Exercise instructions: Please copy each line below that contains the word "OfficeRibbon".

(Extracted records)
* * * * * * *

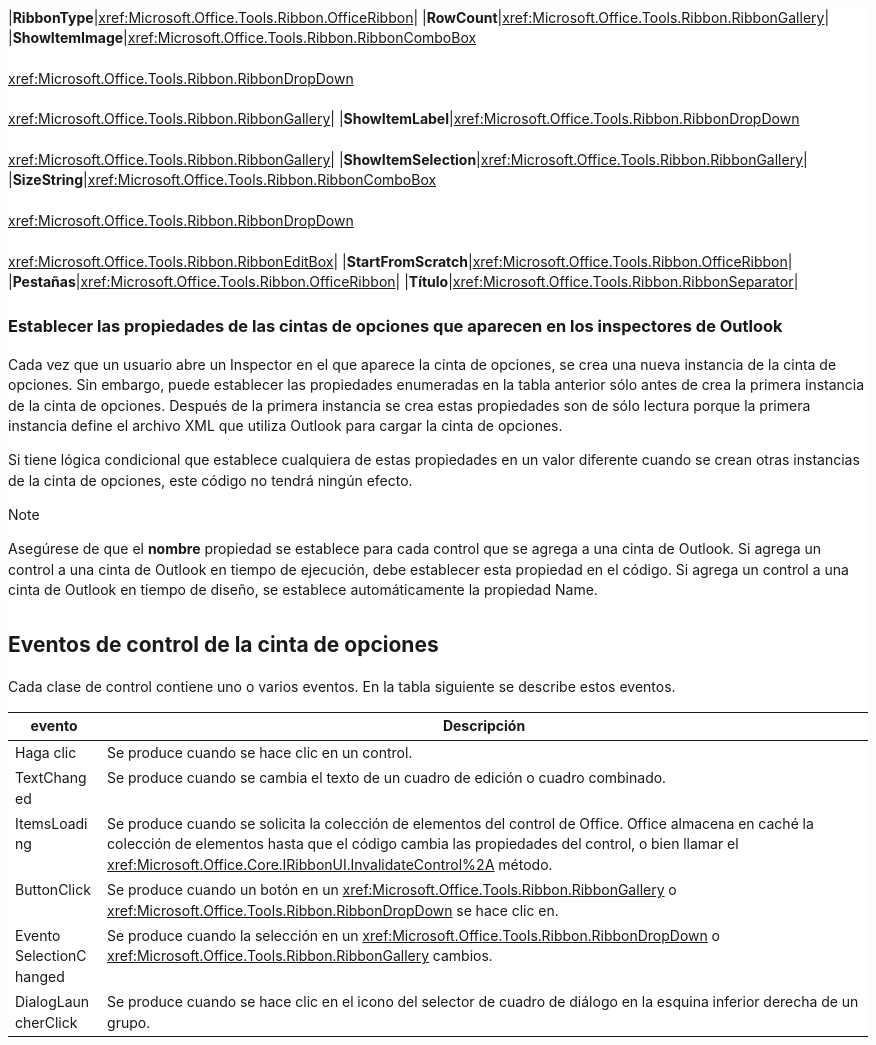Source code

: |**RibbonType**|<xref:Microsoft.Office.Tools.Ribbon.OfficeRibbon>|
|**RowCount**|<xref:Microsoft.Office.Tools.Ribbon.RibbonGallery>|
|**ShowItemImage**|<xref:Microsoft.Office.Tools.Ribbon.RibbonComboBox><br /><br /> <xref:Microsoft.Office.Tools.Ribbon.RibbonDropDown><br /><br /> <xref:Microsoft.Office.Tools.Ribbon.RibbonGallery>|
|**ShowItemLabel**|<xref:Microsoft.Office.Tools.Ribbon.RibbonDropDown><br /><br /> <xref:Microsoft.Office.Tools.Ribbon.RibbonGallery>|
|**ShowItemSelection**|<xref:Microsoft.Office.Tools.Ribbon.RibbonGallery>|
|**SizeString**|<xref:Microsoft.Office.Tools.Ribbon.RibbonComboBox><br /><br /> <xref:Microsoft.Office.Tools.Ribbon.RibbonDropDown><br /><br /> <xref:Microsoft.Office.Tools.Ribbon.RibbonEditBox>|
|**StartFromScratch**|<xref:Microsoft.Office.Tools.Ribbon.OfficeRibbon>|
|**Pestañas**|<xref:Microsoft.Office.Tools.Ribbon.OfficeRibbon>|
|**Título**|<xref:Microsoft.Office.Tools.Ribbon.RibbonSeparator>|

### <a name="set-properties-for-ribbons-that-appear-in-outlook-inspectors"></a>Establecer las propiedades de las cintas de opciones que aparecen en los inspectores de Outlook
 Cada vez que un usuario abre un Inspector en el que aparece la cinta de opciones, se crea una nueva instancia de la cinta de opciones. Sin embargo, puede establecer las propiedades enumeradas en la tabla anterior sólo antes de crea la primera instancia de la cinta de opciones. Después de la primera instancia se crea estas propiedades son de sólo lectura porque la primera instancia define el archivo XML que utiliza Outlook para cargar la cinta de opciones.

 Si tiene lógica condicional que establece cualquiera de estas propiedades en un valor diferente cuando se crean otras instancias de la cinta de opciones, este código no tendrá ningún efecto.

> [!NOTE]
>  Asegúrese de que el **nombre** propiedad se establece para cada control que se agrega a una cinta de Outlook. Si agrega un control a una cinta de Outlook en tiempo de ejecución, debe establecer esta propiedad en el código. Si agrega un control a una cinta de Outlook en tiempo de diseño, se establece automáticamente la propiedad Name.

## <a name="ribbon-control-events"></a>Eventos de control de la cinta de opciones
 Cada clase de control contiene uno o varios eventos. En la tabla siguiente se describe estos eventos.

|evento|Descripción|
|-----------|-----------------|
|Haga clic|Se produce cuando se hace clic en un control.|
|TextChanged|Se produce cuando se cambia el texto de un cuadro de edición o cuadro combinado.|
|ItemsLoading|Se produce cuando se solicita la colección de elementos del control de Office. Office almacena en caché la colección de elementos hasta que el código cambia las propiedades del control, o bien llamar el <xref:Microsoft.Office.Core.IRibbonUI.InvalidateControl%2A> método.|
|ButtonClick|Se produce cuando un botón en un <xref:Microsoft.Office.Tools.Ribbon.RibbonGallery> o <xref:Microsoft.Office.Tools.Ribbon.RibbonDropDown> se hace clic en.|
|Evento SelectionChanged|Se produce cuando la selección en un <xref:Microsoft.Office.Tools.Ribbon.RibbonDropDown> o <xref:Microsoft.Office.Tools.Ribbon.RibbonGallery> cambios.|
|DialogLauncherClick|Se produce cuando se hace clic en el icono del selector de cuadro de diálogo en la esquina inferior derecha de un grupo.|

* * * * * * *

Answer for the task:
: |**RibbonType**|<xref:Microsoft.Office.Tools.Ribbon.OfficeRibbon>|
|**StartFromScratch**|<xref:Microsoft.Office.Tools.Ribbon.OfficeRibbon>|
|**Pestañas**|<xref:Microsoft.Office.Tools.Ribbon.OfficeRibbon>|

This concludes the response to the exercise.